Ethan Crumbley Parents, Manslaughter

Parents of School Shooter Ethan Crumbley Sentenced For Involuntary Manslaughter

Circuit Court Judge Cheryl Matthews said during the sentencing that the judgment was not reflective of poor parenting, but that the pair ignored warning signs a “reasonable person” would not have.

James and Jennifer Crumbley, the parents of Michigan school shooter Ethan Crumbley, were sentenced to between 10 and 15 years for involuntary manslaughter, the first time the parents of a school shooter were charged and convicted for a mass shooting.

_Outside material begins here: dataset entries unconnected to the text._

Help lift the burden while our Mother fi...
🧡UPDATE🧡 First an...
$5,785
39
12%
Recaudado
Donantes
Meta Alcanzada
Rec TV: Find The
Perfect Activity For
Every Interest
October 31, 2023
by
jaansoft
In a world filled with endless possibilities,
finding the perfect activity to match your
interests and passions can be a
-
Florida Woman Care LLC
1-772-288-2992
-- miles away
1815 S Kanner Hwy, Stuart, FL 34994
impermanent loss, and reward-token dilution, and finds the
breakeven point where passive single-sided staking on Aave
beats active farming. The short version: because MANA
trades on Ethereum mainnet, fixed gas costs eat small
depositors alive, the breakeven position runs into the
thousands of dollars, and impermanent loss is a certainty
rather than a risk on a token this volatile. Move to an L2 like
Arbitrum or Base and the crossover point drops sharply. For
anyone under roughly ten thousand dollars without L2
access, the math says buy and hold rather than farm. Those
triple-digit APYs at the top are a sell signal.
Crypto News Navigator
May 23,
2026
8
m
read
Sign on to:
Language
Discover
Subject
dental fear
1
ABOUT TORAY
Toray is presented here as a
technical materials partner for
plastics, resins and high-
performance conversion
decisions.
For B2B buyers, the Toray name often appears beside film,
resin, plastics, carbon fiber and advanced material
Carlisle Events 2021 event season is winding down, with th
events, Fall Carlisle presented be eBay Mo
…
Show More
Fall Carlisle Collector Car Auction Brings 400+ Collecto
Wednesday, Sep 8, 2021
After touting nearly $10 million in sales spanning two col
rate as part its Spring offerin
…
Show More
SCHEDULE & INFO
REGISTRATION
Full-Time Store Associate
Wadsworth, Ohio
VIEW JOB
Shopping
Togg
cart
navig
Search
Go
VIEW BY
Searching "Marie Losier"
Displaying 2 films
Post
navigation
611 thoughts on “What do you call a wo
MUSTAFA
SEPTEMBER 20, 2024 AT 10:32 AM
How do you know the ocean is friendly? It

As NBC News reported, the pair was charged and sentenced after their now 17-year-old son pleaded guilty as an adult during his trial over the 2021 shooting at Detroit’s Oxford High School. Ethan Crumbley was sentenced to life in prison as a result. 

The Crumbleys were found guilty in fall 2023. Circuit Court Judge Cheryl Matthews said during the sentencing that the judgment was not reflective of poor parenting; instead, Matthews said the pair ignored warning signs that a “reasonable person” would not have.

During a victim impact statement, Nicole Beausoleil, the mother of a shooting victim, Madisyn Baldwin, directed her ire at the pair. “When you texted, ‘Ethan don’t do it,’ I was texting, ‘Madisyn, I love you, please call mom,'” Beausoleil said. “When you found out about the lives your son took that day, I was still waiting for my daughter in the parking lot. The lack of compassion you’ve shown is outright disgusting.”

The Crumbleys also addressed the court. James told Judge Matthews that he did not know about his son’s plans and expressed sorrow to the families of the victims. “I cannot express how much I wish I had known what was going on with him or what was going to happen,” James Crumbley said.

Jennifer, meanwhile, took some offense to the prosecution attempting to paint her as a neglectful parent but told the court that she felt “deep remorse, regret and grief” concerning the shooting. She tried to paint her and her husband as average parents: “We weren’t perfect, but we loved our son and each other tremendously.”

The victims’ families want to see changes to laws that prevent schools from being sued in connection to school shootings and want an independent review to be conducted after any mass shooting. Still, Oakland County prosecutors have indicated that they will not charge anyone else in connection to the mass shooting. 

Beausoleil said during an appearance on the Today Show that the sentence sends a message to parents nationwide “to really listen to your children,” Beausoleil said. “There should be accountability for every action that we have.” 

She also took umbrage with the Crumbleys’ statements in court, telling Today, “I felt like it was a way for them to again place blame on somebody else versus themselves. In those statements, there was still no accountability for their actions.”

Oakland County Prosecutor Karen McDonald seems to agree with Beausoleil, telling reporters after the trial, “Feeling bad is natural, and we don’t dispute that they feel bad … that’s not what’s important to victims of crime,” McDonald said. “What they want and need most of all is remorse, which means acknowledgment of the wrongdoing and some sort of reconciliation or apology for that—and that didn’t come.”